Abstract

Background/Aim: This study aimed to evaluate the precision of the Raypex 6 apex locator in locating the apical constriction (AC) and major foramen (MF) during a root canal treatment compared with a microscopic evaluation. Another aim of the present study was to evaluate the accuracy of the Raypex 6 in the presence of different irrigating solutions (NaOCl, saline, EDTA, etidronic acid-HEBP). Material and Methods: One hundred and nine patients were included in this study and were randomly assigned into four groups according to the irrigation solution used; NaOCl, EDTA, HEBF and saline. Electronic MF (EMF) and AC (EAC) were measured by using Raypex 6. The teeth were extracted. The apical 3 mm of each canal was trimmed to expose the file tip. The samples were observed under a stereomicroscope, and the actual length of MF (ALMF) and AC (ALAC) were measured. The data were analyzed by using x2 test, and significance was set at P< 0.05. Results: The Raypex 6 was accurate 71.4% of the time to ±0.5mm and 93.3% of the time to ±1mm in determining the ALAC. While similar ALAC-EAC differences were observed in EDTA, NaOCl, and saline groups (p= 0.230), the highest differences were seen in the HEBP group (p= 1.000). The precision of Raypex 6 in determining the working length measurement depends on the type of irrigation.

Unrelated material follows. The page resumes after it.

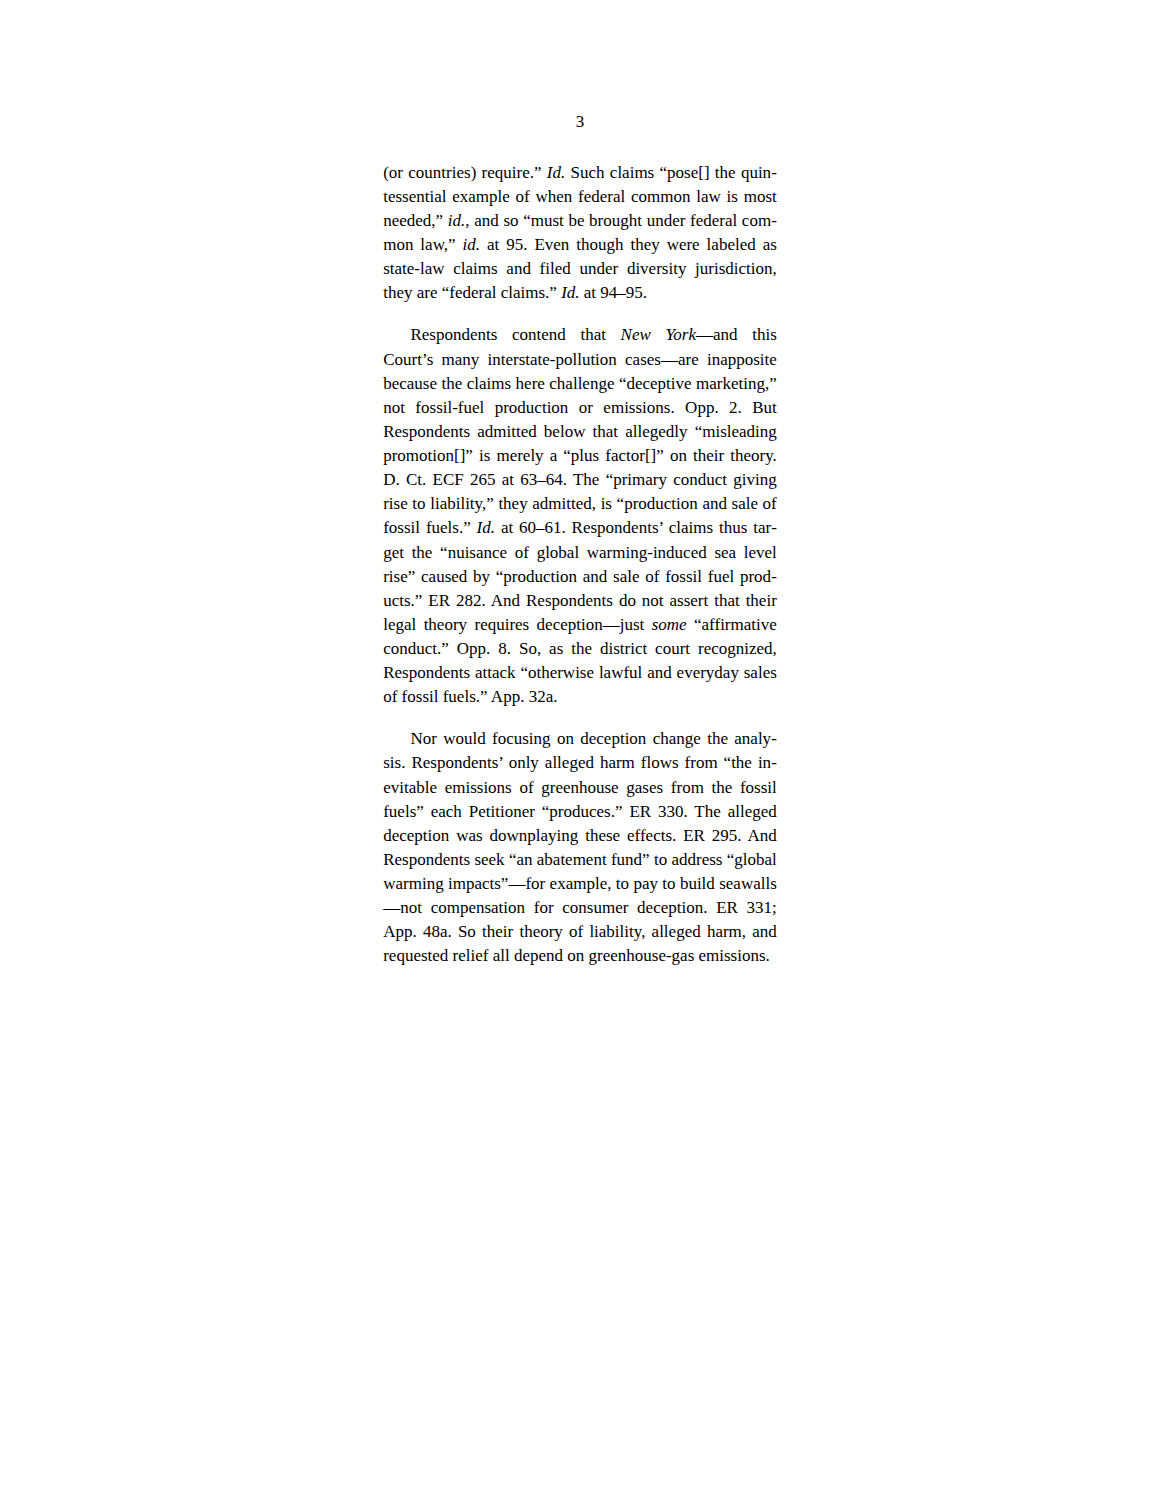3
(or countries) require.” Id. Such claims “pose[] the quintessential example of when federal common law is most needed,” id., and so “must be brought under federal common law,” id. at 95. Even though they were labeled as state-law claims and filed under diversity jurisdiction, they are “federal claims.” Id. at 94–95.
Respondents contend that New York—and this Court’s many interstate-pollution cases—are inapposite because the claims here challenge “deceptive marketing,” not fossil-fuel production or emissions. Opp. 2. But Respondents admitted below that allegedly “misleading promotion[]” is merely a “plus factor[]” on their theory. D. Ct. ECF 265 at 63–64. The “primary conduct giving rise to liability,” they admitted, is “production and sale of fossil fuels.” Id. at 60–61. Respondents’ claims thus target the “nuisance of global warming-induced sea level rise” caused by “production and sale of fossil fuel products.” ER 282. And Respondents do not assert that their legal theory requires deception—just some “affirmative conduct.” Opp. 8. So, as the district court recognized, Respondents attack “otherwise lawful and everyday sales of fossil fuels.” App. 32a.
Nor would focusing on deception change the analysis. Respondents’ only alleged harm flows from “the inevitable emissions of greenhouse gases from the fossil fuels” each Petitioner “produces.” ER 330. The alleged deception was downplaying these effects. ER 295. And Respondents seek “an abatement fund” to address “global warming impacts”—for example, to pay to build seawalls—not compensation for consumer deception. ER 331; App. 48a. So their theory of liability, alleged harm, and requested relief all depend on greenhouse-gas emissions.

All solutions allowed reliable detection of AC. However, HEBF significantly increased the risk of overpreparation. Conclusions: Raypex 6 can be recommended for clinical use and its accuracy is not affected by the type of irrigant when locating MF.

Highlights

  • Root canal treatment (RCT) procedures should be confined within the root canal system[1]

  • No significant difference was observed between the test groups according to the mean difference between the Electronic MF (EMF) and actual length of MF (ALMF)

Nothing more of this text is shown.